Two years ago, the President of Ecuador, Rafael Correa, told the world he’d burn down the rainforest if he didn’t get billions of dollars.
There’s 850 million barrels of oil sitting underneath the Yasuni National Park in Ecuador. Tearing down the rainforest, and extracting that oil would give Ecuador $5.7 billion.
That’s 10% of the country’s GDP, money that could help it fight poverty.
The loss wouldn’t be all that bad for Ecuador. It only gets around $5 million annually from tourists, and the damage to the environment would only amount to $56 million.

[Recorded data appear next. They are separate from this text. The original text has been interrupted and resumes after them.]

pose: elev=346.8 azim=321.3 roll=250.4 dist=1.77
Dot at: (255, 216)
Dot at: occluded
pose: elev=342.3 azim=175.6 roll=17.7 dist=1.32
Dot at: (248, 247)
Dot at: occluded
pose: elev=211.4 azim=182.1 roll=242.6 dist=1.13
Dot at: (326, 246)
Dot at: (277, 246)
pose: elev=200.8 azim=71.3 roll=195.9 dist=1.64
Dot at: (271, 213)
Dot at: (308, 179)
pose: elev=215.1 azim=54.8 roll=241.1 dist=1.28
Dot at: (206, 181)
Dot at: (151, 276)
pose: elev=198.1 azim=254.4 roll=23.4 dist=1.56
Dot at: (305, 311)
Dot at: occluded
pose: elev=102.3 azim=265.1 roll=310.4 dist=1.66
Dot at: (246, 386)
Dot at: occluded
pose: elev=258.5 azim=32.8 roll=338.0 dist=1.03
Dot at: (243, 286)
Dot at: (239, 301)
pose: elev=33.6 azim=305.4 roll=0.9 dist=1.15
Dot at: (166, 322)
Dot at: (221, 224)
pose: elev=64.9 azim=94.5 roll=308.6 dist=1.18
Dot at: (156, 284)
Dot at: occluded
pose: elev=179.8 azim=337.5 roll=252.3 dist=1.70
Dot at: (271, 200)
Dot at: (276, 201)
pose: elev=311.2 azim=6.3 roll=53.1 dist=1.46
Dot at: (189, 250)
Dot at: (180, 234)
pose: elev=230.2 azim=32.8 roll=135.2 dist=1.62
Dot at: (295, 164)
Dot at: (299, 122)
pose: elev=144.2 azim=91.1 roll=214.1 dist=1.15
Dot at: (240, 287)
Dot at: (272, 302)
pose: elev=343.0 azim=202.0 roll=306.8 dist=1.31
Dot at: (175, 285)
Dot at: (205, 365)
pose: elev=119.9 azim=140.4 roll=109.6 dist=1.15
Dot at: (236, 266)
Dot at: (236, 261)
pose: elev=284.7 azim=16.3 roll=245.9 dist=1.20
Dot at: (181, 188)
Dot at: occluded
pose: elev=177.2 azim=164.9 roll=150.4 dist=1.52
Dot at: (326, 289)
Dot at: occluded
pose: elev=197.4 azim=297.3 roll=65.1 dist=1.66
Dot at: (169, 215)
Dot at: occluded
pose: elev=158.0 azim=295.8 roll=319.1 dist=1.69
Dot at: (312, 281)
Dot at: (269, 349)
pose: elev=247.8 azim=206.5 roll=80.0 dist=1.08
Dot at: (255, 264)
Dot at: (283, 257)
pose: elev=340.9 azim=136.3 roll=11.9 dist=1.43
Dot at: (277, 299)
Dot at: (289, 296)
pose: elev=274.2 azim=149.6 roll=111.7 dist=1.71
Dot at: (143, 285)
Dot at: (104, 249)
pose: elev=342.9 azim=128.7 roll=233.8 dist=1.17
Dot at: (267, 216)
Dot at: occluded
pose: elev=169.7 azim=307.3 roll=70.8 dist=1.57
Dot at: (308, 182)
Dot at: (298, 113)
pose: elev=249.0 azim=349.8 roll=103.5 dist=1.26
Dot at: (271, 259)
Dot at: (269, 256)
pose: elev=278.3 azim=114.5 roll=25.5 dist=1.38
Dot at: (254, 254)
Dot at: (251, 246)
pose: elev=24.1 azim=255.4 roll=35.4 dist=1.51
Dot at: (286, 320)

So far, Correa hasn’t fulfilled his promise, but Kevin Gallagher, at the Guardian reminds Correa that it’s not a bad idea. He encourages Correa to get between $2.6 billion and $3.7 billion from the developed world.
What ups the ante is climate change. The carbon dioxide emissions from extracting and burning the oil would be about 375 million tons, and emissions from deforestation would be 172 million – a total of 547 millions tons. The World Bank has estimated the abatement cost for carbon dioxide at $14 to $20 per ton (similar to the range in the pending Waxman-Markey legislation in the US Congress). The cost to the world to abate these emissions will be between $1.7bn and $2.4bn for the extraction and burning, and $909m for deforestation, for a total between $2.6bn and $3.7bn.